Exactly right, Mark. Nothing has been counterfited. It is simply a party/contraparty financial transaction.
If, for example, I sell an uncovered call contract on stock ABC, I have "naked shorted" the stock. If the stock stays at, or under the strike price I earn the time value and any premium on the option I sold. If the stock goes above the strike price I have to cover the contract at a loss, but I still earn the time value of the option I sold. In general the entire transaction is contained within the options market, and the buyer of my contract is assured of my performance by the margin requirements imposed on me by my broker in order for me to write the uncovered call.

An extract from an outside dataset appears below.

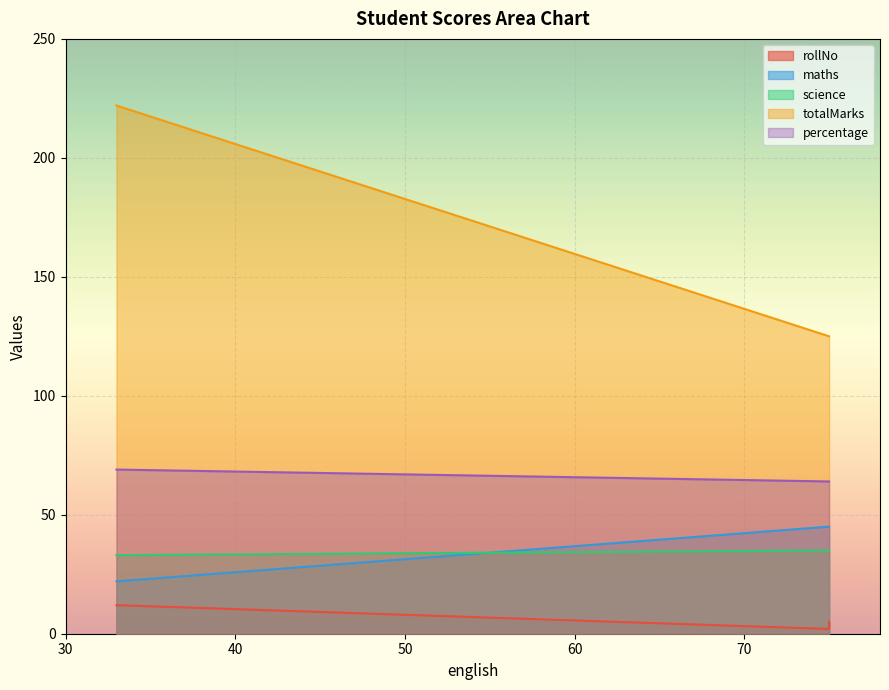

True or false: totalMarks has a value of 75 at 75.0.

False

If I sell a whole bunch of call contracts on ABC it provides a signal to the market that somebody thinks the stock is overpriced and is willing to put their money behind that belief. It could also mean that I am happy to hold the stock for its long term potential, but want to earn a premium for holding it short term. Signals in the market are never totally clear.

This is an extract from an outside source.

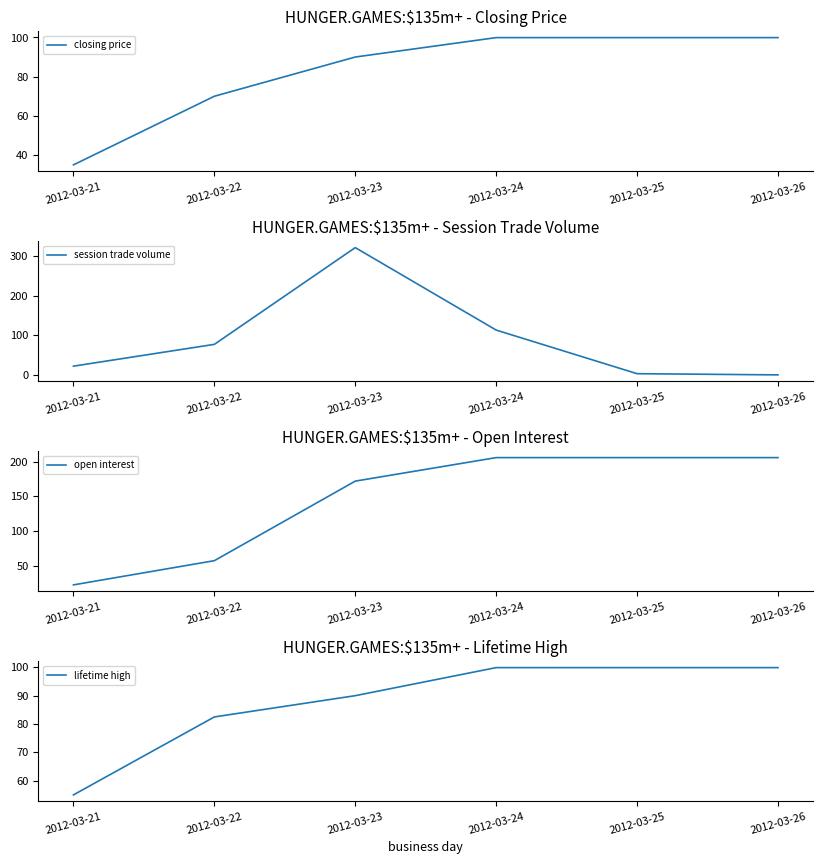

Reading left to right, what are all the values shown in this chart?

closing price: 35.0	70.0	90.0	99.9	99.9	99.9
session trade volume: 22.0	77.0	321.0	113.0	3.0	0.0
open interest: 22.0	57.0	172.0	206.0	206.0	206.0
lifetime high: 55.0	82.5	90.0	99.9	99.9	99.9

A "naked short" is, at its core, nothing but a single stock futures contract, selling a share of stock that one agrees to deliver at a future date.
IF it were widespread, naked shorting could have a depressing effect on share prices due to the increase in supply of the stock with no offsetting increase in demand. However, the available data simply do not support the hypothesis that the practice is wide-spread, or even that is exists at all outside of market-making and various hedging strategy.

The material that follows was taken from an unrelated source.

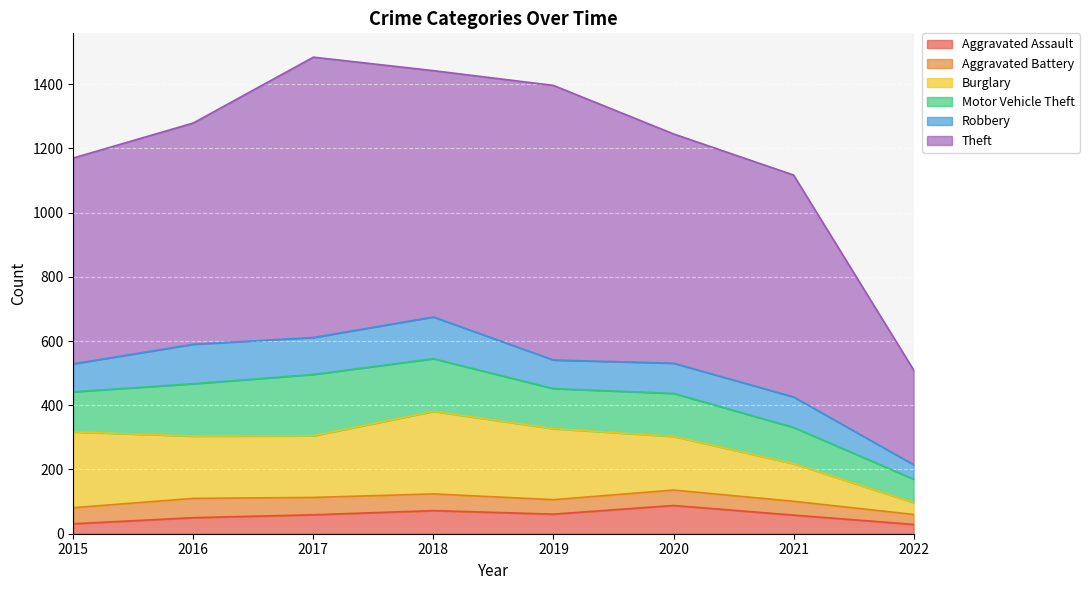

The Motor Vehicle Theft series shows 70 at 2020. True or false?

False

What is far more common in penny trash issues is the orchestrated pump and dump, in which the company finds a discount CD issuer, and issues S-8 shares for "consultation" services. The consultant turns around and hires fax blast, newsletter, and message board pumpers, and in concert with management issues a series of breathless PR's that are long on promise and short on substance. The CD holder then sells into the price and volume spike with the assurance that he can convert the debenture to cover the short sales. Ultimately, the effect of the new CD shares flooding the market tanks the price, but the company has their money-to be spent by and large for management salaries and perks-the CD holder has his guaranteed profit, and the retail shareholder has been fleeced again.
The cries of naked shorting then begin, in the hopes of keeping the sheep in the pen.